**WHAT THE TASK ASKS:** Work through the lines below and count those holding "bisa"; reply with the number only.
===============
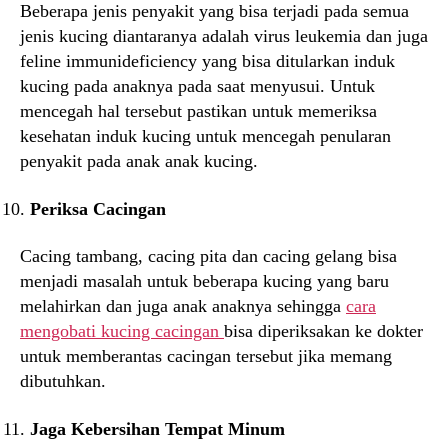
Beberapa jenis penyakit yang bisa terjadi pada semua
jenis kucing diantaranya adalah virus leukemia dan juga
feline immunideficiency yang bisa ditularkan induk
kucing pada anaknya pada saat menyusui. Untuk
mencegah hal tersebut pastikan untuk memeriksa
kesehatan induk kucing untuk mencegah penularan
penyakit pada anak anak kucing.
Periksa Cacingan
Cacing tambang, cacing pita dan cacing gelang bisa
menjadi masalah untuk beberapa kucing yang baru
melahirkan dan juga anak anaknya sehingga
cara
mengobati kucing cacingan
bisa diperiksakan ke dokter
untuk memberantas cacingan tersebut jika memang
dibutuhkan.
Jaga Kebersihan Tempat Minum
===============
**RESULT:** 4